ORF2 is followed by an intergenic region of 73 nucleotides in length and an ORF3, which codes for a small protein with a charged N-terminal half and a cysteine-rich C-terminal region (Figure 2 and Figure 6). This cysteine-rich protein (CRP) shows no sequence similarity to the benyvirus RNA2-encoded CRP [12], and its cysteine-rich region is marginally similar to double zinc finger motif-containing module of FYVE domain involved in mRNA transport to endosomes [19].

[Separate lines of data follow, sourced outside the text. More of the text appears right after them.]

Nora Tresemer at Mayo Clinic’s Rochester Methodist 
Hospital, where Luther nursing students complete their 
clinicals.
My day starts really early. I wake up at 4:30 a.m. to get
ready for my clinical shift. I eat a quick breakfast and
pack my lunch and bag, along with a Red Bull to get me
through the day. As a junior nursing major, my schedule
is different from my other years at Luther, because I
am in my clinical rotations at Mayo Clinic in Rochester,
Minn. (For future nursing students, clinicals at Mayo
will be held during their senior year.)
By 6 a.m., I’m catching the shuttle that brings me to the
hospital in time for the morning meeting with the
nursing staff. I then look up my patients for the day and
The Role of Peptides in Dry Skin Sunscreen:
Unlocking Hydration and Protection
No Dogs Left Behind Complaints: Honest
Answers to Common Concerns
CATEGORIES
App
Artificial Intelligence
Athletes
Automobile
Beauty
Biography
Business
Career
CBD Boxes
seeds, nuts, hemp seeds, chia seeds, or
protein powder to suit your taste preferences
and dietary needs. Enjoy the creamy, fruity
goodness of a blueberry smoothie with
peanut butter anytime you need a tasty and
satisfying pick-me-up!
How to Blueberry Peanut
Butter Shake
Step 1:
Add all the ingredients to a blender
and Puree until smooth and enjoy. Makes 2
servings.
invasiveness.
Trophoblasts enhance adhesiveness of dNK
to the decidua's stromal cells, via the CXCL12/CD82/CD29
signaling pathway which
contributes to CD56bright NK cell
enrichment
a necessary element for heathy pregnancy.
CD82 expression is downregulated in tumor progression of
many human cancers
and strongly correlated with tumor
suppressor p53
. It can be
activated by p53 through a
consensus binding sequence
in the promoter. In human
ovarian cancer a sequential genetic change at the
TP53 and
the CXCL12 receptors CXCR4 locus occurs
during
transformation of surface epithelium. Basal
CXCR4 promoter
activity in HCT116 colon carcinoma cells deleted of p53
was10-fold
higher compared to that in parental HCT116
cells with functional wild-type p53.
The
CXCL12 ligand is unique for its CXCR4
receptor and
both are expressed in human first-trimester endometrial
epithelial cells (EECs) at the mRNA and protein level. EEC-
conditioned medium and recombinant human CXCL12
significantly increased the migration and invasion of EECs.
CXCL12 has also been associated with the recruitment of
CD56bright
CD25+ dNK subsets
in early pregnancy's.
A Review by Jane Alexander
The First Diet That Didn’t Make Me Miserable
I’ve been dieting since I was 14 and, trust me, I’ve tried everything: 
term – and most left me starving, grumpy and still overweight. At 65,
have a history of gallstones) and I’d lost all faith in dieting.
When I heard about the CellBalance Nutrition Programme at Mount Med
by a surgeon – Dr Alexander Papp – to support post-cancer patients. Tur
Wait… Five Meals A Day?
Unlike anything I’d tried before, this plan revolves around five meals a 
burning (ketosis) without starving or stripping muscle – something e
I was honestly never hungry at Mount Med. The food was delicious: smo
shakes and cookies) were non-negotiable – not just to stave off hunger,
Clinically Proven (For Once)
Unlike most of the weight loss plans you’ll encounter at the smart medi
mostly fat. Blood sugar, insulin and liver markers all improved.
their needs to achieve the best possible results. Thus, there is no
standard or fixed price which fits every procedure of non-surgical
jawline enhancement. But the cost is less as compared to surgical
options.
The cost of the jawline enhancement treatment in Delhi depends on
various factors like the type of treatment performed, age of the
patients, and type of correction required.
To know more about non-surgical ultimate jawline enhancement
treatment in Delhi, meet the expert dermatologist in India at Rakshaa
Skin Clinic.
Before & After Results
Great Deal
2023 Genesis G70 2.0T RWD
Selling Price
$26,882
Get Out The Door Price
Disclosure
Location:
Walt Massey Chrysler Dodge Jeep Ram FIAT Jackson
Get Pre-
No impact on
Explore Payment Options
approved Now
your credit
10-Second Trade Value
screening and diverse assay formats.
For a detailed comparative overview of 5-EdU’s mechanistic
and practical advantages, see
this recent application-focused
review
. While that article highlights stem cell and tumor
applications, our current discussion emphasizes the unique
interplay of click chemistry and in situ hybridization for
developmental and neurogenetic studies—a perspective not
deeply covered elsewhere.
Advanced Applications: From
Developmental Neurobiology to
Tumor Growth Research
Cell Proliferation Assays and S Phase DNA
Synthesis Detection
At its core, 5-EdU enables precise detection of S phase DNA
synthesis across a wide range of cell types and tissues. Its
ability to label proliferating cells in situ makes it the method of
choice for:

The NCBI BLAST analysis showed that the predicted Cq-VLRA2 ORF4 protein is quite similar to Ds-ORF3 (vDRB) protein and contains a single DSRM with signatures specific for DSRM_AtDRB-like proteins (Figure 4) and the N-terminal hydrophobic segment (data not shown). Cq-ORF4 is followed by an overlapping ORF5 encoding protein of 355 amino acids in length (Figure 2). The Cq-ORF5 protein (earlier named Cq-TGB1, see above) possesses motifs characteristic of helicases of the SF1 superfamily and shows significant similarity to Ds-ORF4 protein (Ds-TGB1) and BMB1 helicases (Figure 1). Cq-ORF4 is followed by overlapping ORFs 5 and 6 (Figure 2) encoding TGB2 and TGB3 proteins with two putative transmembrane domains [6] and a central hydrophilic region related to Ds-ORF5/6 proteins (Figure 5).

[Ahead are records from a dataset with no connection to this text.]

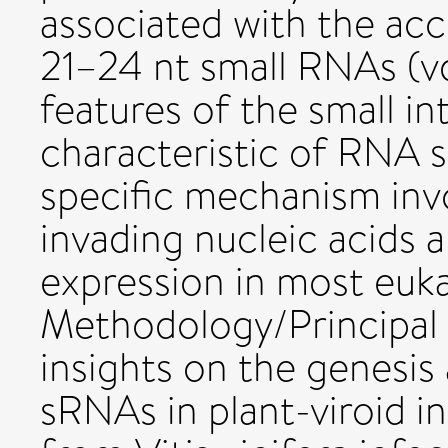
associated with the acc
21–24 nt small RNAs (v
features of the small i
characteristic of RNA s
specific mechanism inv
invading nucleic acids 
expression in most euk
Methodology/Principal F
insights on the genesis 
sRNAs in plant-viroid i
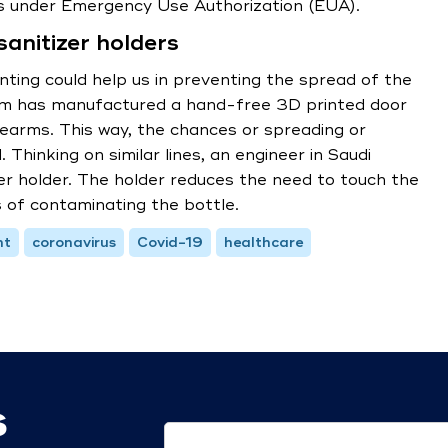
es under Emergency Use Authorization (EUA).
anitizer holders
nting could help us in preventing the spread of the
irm has manufactured a hand-free 3D printed door
rearms. This way, the chances or spreading or
 Thinking on similar lines, an engineer in Saudi
er holder. The holder reduces the need to touch the
 of contaminating the bottle.
nt
coronavirus
Covid-19
healthcare
s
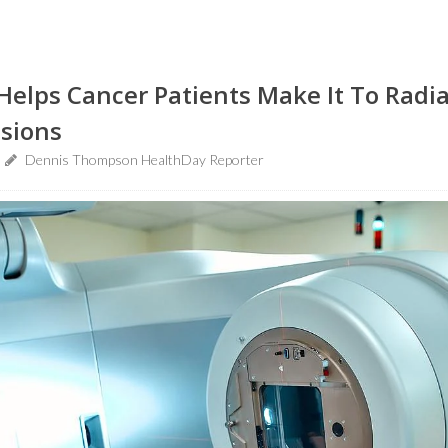
Helps Cancer Patients Make It To Radi
sions
Dennis Thompson HealthDay Reporter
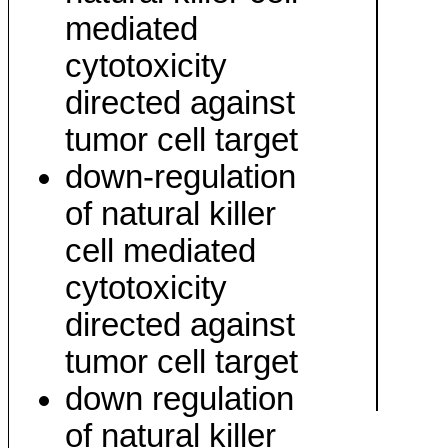
mediated
cytotoxicity
directed against
tumor cell target
down-regulation
of natural killer
cell mediated
cytotoxicity
directed against
tumor cell target
down regulation
of natural killer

A general view on the predicted organization of Ds-VLRA 2 and Cq-VLRA 2 strongly suggests that: (i) both virus-like RNAs have considerable similarity to the benyvirus TGB-containing RNA 2. Indeed, RNA 2 of the type benyvirus Beet necrotic yellow vein virus (BNYVV) has six ORFs, namely, the CP gene terminated by a leaky stop codon, the CP read-through protein gene, the TGB and the cistron coding for a cysteine-rich protein having a silencing suppressor activity (Figure 2) [12,20]; (ii) these RNAs include a conserved module of four overlapping genes, which is proposed to be named the “Tetra-Cistron Movement Block” (TCMB). In comparison with the TGB and BMB modules, TCMB includes an additional 5′-terminal ORF, which overlaps the downstream gene and codes for the vDRB protein. It should be noted that the cellular DRBs were shown to be incorporated into virus-specific replication membrane compartments which are often located at the PD orifice and can be involved in virus cell-to-cell movement [21,22,23,24].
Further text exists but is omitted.